**SELECTED EXTRACT:**
Fiskaa Verk
- Company type: Industrial plant
- Industry: Metallurgy
- Founded: 1917
- Headquarters: Kristiansand, Norway
- Products: Ferroalloys, carbon electrodes, silicon
- Owner: Elkem

= Fiskaa Verk =

Norwegian metallurgical plant in Kristiansand

Fiskaa Verk is an industrial plant in Kristiansand, Norway, established in 1917 when Elkem took over operations from Kristiansand Elektrokemiske A/S. Activity on the site had begun in 1907 under the German company BASF, producing artificial fertilizer, but when Elkem took over it ended fertilizer production and concentrated on the electric smelting of various materials. The plant was the site of important research: the Søderberg electrode, a self-baking continuous electrode that significantly increased capacity in the smelting industry, was first demonstrated at Fiskaa Verk in 1919.

In its later history the plant produced ferroalloys, and Elkem developed a bag filter there that greatly reduced emissions from smelting works around the world. From 2009 the site also produced high-purity silicon for solar cells, though that operation, by then part of REC Solar Norway, was closed in 2023 amid high energy prices and global overproduction. Elkem's other operations at Fiskaa continue, including Elkem Carbon, the "old" Fiskaa Verk, which produces carbon electrodes.

**WHAT YOU NEED TO DO:** Using the Fiskaa Verk article, explain in one to three sentences why the site's solar-cell silicon operation was shut down. You won't need the lines that come next.

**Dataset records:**
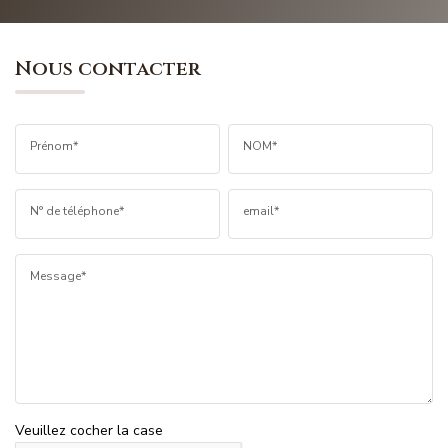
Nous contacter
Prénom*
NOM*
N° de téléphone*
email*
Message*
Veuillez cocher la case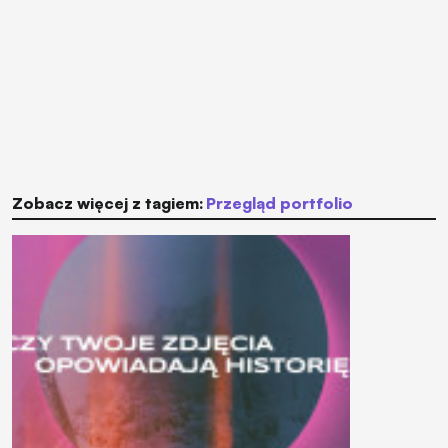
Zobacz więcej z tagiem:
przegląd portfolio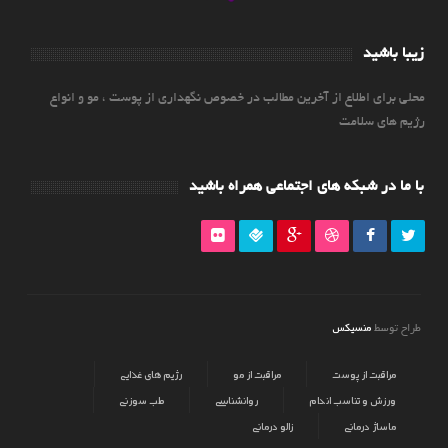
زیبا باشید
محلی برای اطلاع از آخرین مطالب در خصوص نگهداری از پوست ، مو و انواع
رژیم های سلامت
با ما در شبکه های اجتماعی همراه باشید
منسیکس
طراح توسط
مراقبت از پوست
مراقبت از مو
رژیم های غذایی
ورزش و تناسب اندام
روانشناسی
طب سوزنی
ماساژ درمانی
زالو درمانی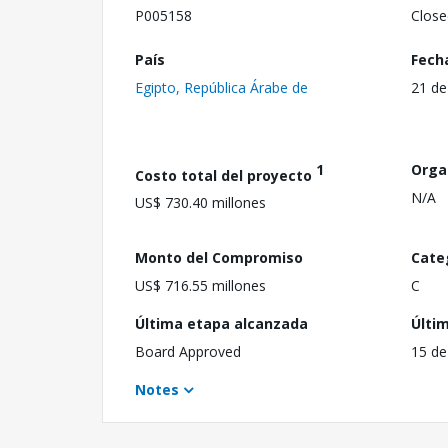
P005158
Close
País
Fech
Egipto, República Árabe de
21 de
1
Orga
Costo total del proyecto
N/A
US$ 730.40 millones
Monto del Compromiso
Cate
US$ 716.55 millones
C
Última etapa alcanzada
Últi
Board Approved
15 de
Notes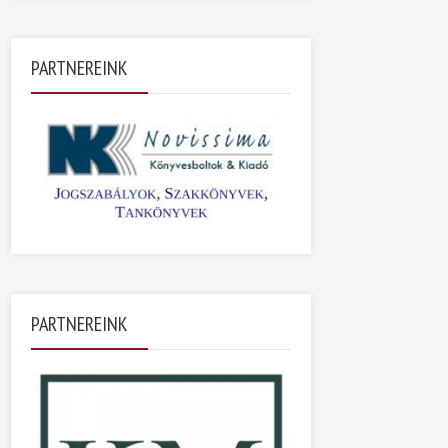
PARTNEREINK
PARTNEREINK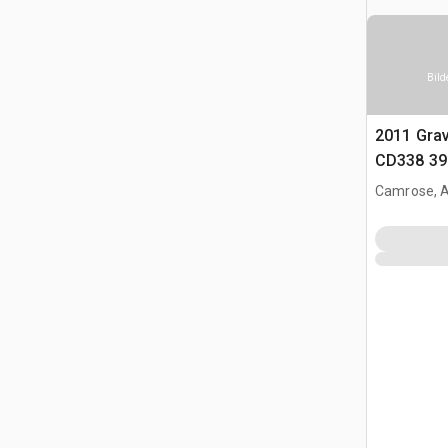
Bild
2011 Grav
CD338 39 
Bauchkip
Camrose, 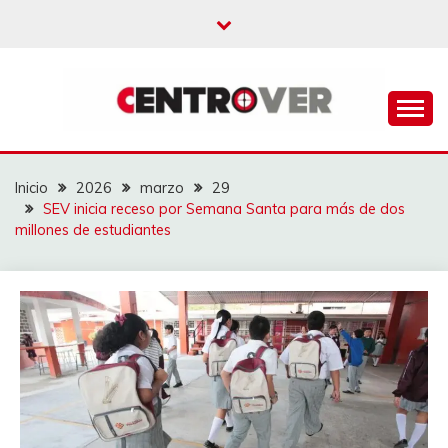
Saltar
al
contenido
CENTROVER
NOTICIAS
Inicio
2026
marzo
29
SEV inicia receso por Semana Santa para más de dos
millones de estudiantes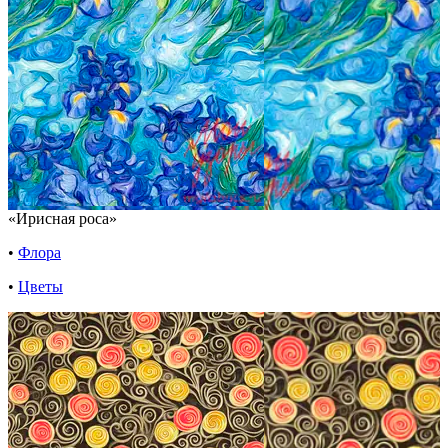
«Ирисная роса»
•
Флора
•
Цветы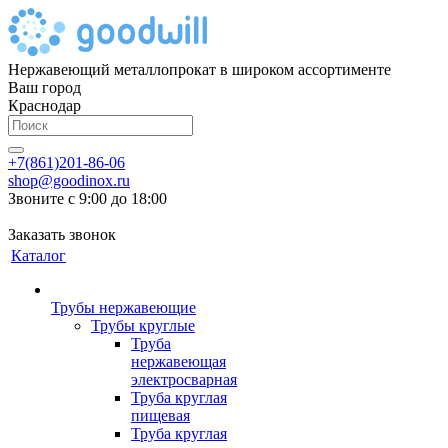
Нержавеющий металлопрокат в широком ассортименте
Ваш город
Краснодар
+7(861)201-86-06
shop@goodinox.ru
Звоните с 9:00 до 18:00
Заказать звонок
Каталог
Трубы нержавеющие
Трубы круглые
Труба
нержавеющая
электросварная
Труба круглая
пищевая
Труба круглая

**COMPLETED EXERCISE:** The high-purity silicon for solar cells had been made at the site since 2009, and that operation was by then part of REC Solar Norway. It was closed in 2023 because of high energy prices and global overproduction.